Transition écologique : l’écueil du défaitisme et de la division
Le défi climatique se retrouve instrumentalisé au profit de batailles culturelles polarisant l’opinion, alors qu’il devrait nous inciter à tous œuvrer dans le même sens. Il est nécessaire de trouver un discours volontariste en évitant les injonctions péremptoires. Nous n’en prenons pas le chemin.
La transition écologique aborde une phase cruciale.

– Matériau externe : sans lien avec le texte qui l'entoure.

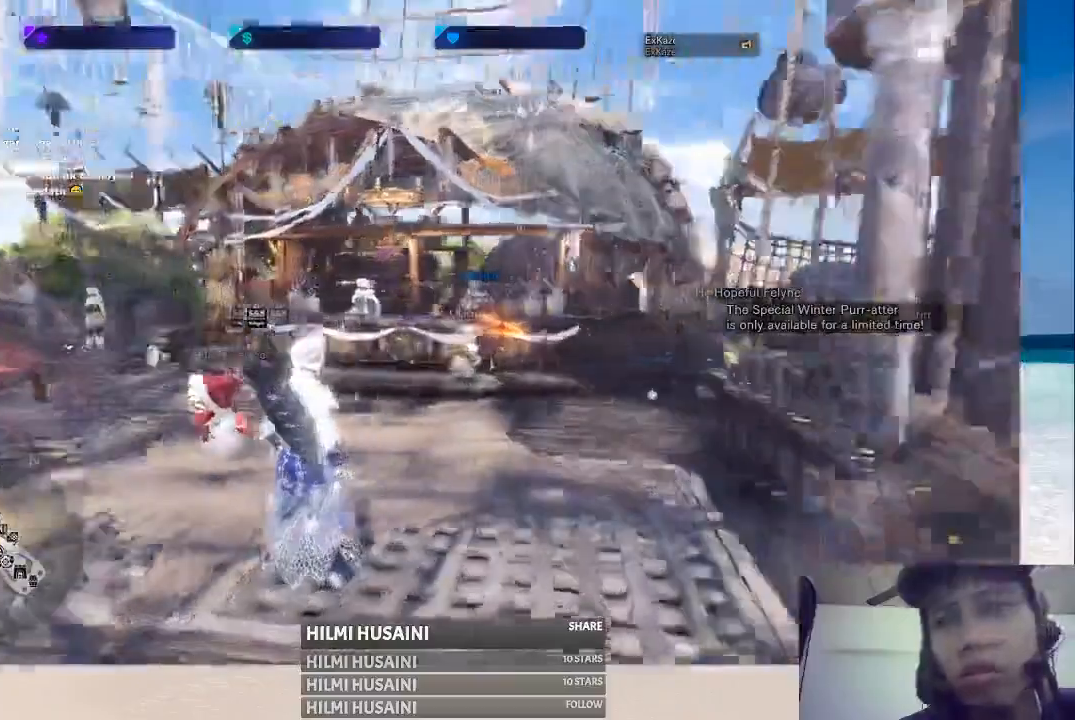
{"buttons": [], "left_stick": "center", "right_stick": "center", "events": []}
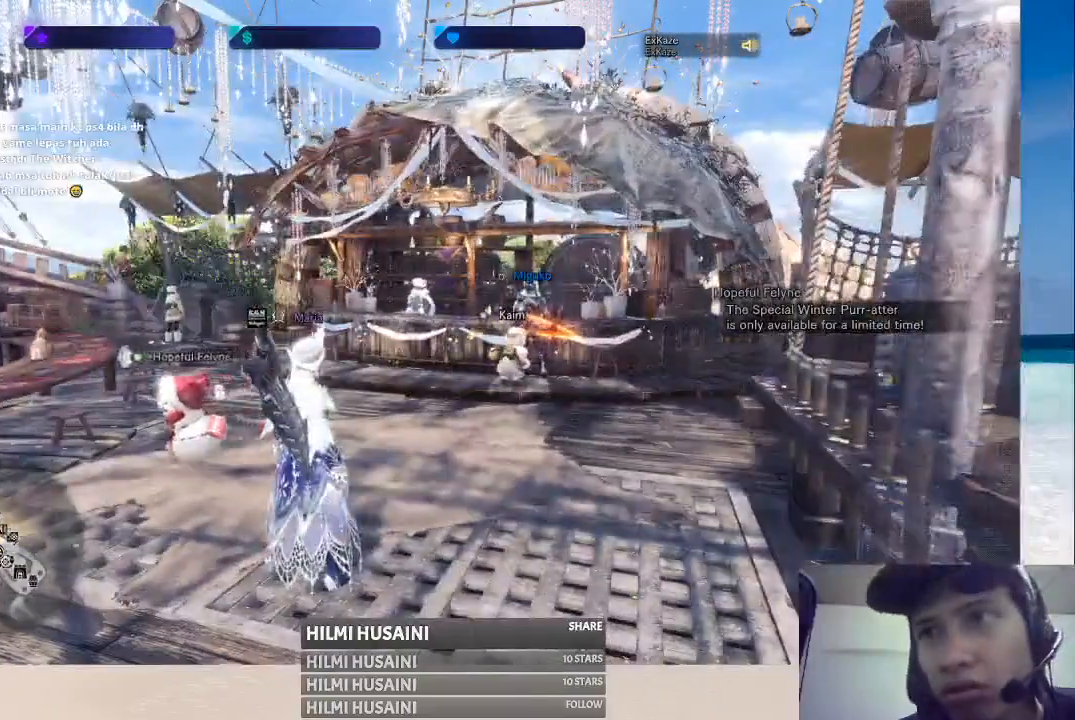
{"buttons": [], "left_stick": "center", "right_stick": "center", "events": []}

Les alertes des scientifiques sur le changement climatique et les promesses de long terme des gouvernements et des entreprises pour réduire les émissions de gaz à effet de serre doivent désormais se traduire par des décisions concrètes, qui sont appelées à bousculer profondément nos habitudes, nos convictions et notre confort matériel.
Au fur et à mesure que les réglementations et restrictions entrent en vigueur et que les appels à la sobriété énergétique et consumériste se multiplient, la crispation des opinions publiques se fait de plus en plus palpable. Un populisme antiécologique tente de profiter de cette vague. Le prétendu catastrophisme du Groupe d’experts intergouvernemental sur l’évolution du climat (GIEC) est raillé. Les efforts réclamés sont présentés comme démesurés au regard de leur faible impact sur le niveau total, mondial, de nos émissions de gaz à effet de serre. La souveraineté nationale, la liberté individuelle, la protection de nos « modes de vie » sont tour à tour appelées à la rescousse pour justifier de ralentir la mobilisation en faveur du climat.
Après une forme d’unanimisme sur les objectifs à atteindre, les premiers renoncements apparaissent. Sous pression, les gouvernements britannique, allemand ou suédois reviennent sur des décisions favorables à la transition écologique déjà actées. Au Parlement européen, les doutes grandissent sur la pertinence du Pacte vert. En France, la loi sur la lutte contre l’artificialisation des sols ou celle sur le rythme de l’isolation des passoires thermiques sont ouvertement contestées.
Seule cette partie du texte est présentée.